At the start of your karate journey, there are basic moves that provide the foundation for everything you do. These basic moves are blocks, kicks and punches, and before you advance to a higher level of karate it is imperative to get the basic moves down.
The basic karate moves are known as Kihon, and are made up of stances, punches, blocks, and kicks. Once you have these basic moves down – and with time and dedication – you can eventually progress to a black belt!
Let’s break down these fundamental moves in more detail.
Put simply, stances or tachikata in karate are ways of standing. These stances help you to keep your balance while effectively attacking your opponent or defending yourself from their moves. Let’s take a look at more specific stances and how you can do them accurately.
This is one of the most simple karate stances and will most likely be the first stance you learn in the dojo. To perform the musubi dachi you need to place your feet in a V formation with your hands resting at your sides. This stance is usually performed during a bow.
Natural Stance Hachiji Dachi
Hachiji Dachi naturally follows the Musubi Dachi and is the attention position stance. This stance is done with your legs placed shoulder-length apart and with your feet pointing forward. Your arms are normally kept in the front of your body, with your body tilting to the side.
Horse Riding Stance Kiba Dachi
For the Kiba Dachi stance you have to stand with your feet wide apart and parallel, with your knees pointing towards each other. You also need to keep your back straight, and you need to shift a lot of weight to your lower body.
Back Stance Kokutsu Dachi
To perform Kokutsu Dachi you need to straighten your front leg and your front foot forward. Normally you keep your knees bent.
Your back knee needs to be strongly bent as your body weight has to rest on your back foot, and your front knee is only slightly bent. Keep your neck and back straight to maintain an upward posture.

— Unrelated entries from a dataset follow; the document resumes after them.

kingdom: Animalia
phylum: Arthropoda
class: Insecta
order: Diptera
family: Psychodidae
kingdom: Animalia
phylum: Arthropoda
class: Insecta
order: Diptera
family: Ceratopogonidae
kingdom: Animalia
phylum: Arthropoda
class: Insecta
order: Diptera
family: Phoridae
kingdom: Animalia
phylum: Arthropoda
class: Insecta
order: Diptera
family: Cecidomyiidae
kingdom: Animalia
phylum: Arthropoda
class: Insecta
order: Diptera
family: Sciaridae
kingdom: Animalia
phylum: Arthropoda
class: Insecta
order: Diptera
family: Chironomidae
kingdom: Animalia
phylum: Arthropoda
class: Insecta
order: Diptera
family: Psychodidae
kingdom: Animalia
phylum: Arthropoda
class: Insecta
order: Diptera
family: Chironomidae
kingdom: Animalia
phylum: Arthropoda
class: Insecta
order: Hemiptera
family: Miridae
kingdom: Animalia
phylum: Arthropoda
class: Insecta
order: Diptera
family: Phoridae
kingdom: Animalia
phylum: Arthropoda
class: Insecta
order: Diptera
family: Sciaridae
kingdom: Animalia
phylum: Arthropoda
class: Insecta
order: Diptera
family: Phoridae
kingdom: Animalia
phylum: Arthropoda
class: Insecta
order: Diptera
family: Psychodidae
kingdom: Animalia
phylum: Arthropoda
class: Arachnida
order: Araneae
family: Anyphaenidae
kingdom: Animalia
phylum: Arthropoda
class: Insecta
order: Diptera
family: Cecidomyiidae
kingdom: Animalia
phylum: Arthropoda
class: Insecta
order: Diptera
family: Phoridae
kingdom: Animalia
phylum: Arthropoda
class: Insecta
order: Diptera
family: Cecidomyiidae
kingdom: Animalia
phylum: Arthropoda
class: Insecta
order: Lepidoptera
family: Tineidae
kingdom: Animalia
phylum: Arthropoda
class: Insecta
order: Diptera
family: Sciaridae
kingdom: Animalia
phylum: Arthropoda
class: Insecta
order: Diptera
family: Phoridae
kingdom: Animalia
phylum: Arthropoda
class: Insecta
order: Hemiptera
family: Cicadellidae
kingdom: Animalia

Front Stance Zenkutsu Dachi
This is the stance most often seen in karate. The zenkutsu dachi stance involves keeping your back leg straight and your knee bent slightly.
Your front foot always needs to be straight, and your knee needs to be bent at a 90-degree angle and your back turned to 45 degrees at most. Your body weight is normally distributed equally on both your legs.
There are 15 stances in total in karate but these are the most foundational and common stances that can be applied in most scenarios.
In every dojo, punches are practiced a lot. In fact, in your very first karate lesson you’re most likely going to practice punching, as in a karate match you will be punching quite a bit!
What a lot of karate punches have in common is that they allow you to attack your opponent in the fewest moves. Punches are meant to make you faster and more powerful during combat.
Straight Punch Choku Zuki
Choku zuki is a punch that is executed from a natural stance by punching your right arm forward and your palm facing down. When you pull the opposite arm in, gradually face your palm upward while releasing the left arm.
Repeat this process to form a series of punches.
With the choku zuki you can hit three different parts of the body.
These are the face/head, your chest, and your legs.
When you punch the head or face this is called the choku zuki jodan, when you punch the chest it is known as the choku zuki chudan, and when you punch the legs it is referred to as the choku zuki gedan.
Front Lunge Punch Oi Zuki
To execute the oi zuki you have to step forward in a front stance with your punching leg and throw a punch like you would the straight punch. You will need to push your front hip forward to give your punch more force.
You also have to switch your punching foot and arm at the same time, making at least 5 back and forth motions.
Karate is not all about speedy attacking. Rather, the focus is on defending yourself from attacks by executing effective blocks. When blocking effectively, you can avoid being hit and make a quick counterattack.
Downward Block Gedan Barai
Gedan barai blocks attacks to your legs. When executing this block, you need to place your blocking arm by your ear and your other arm above your navel.
Then move your blocking arm down along your opposite arm as you move it down, and at the same time move your non-blocking arm to your hip.
You need to step in the front stance when finishing the downward block. However when practicing this block, this block can also be performed with 5 forward and backward motions to make sure it really sticks in your mind!
Kicks in karate are perhaps the toughest thing to master in this martial art, but when executed correctly can be extremely powerful.
Front Kick Mae Geri
Mae geri is a simple karate kick. You can execute this front kick with either your front or your back leg when standing in a fighting stance.
You can also execute the kick sharply and quickly as a snapping front kick, or as a thrusting front kick which is more powerful.
Karate is full of impressive, powerful, and complex moves that all stem from these foundational karate movements.
Practicing these basics continuously will ensure you remember these moves and train your muscles so you can execute them with skill and precision. With dedication and practice, these moves will come as naturally to you as breathing!
We cannot stress enough how important it is to regularly practice these moves, so you can hone your karate skills and eventually advance to a black belt.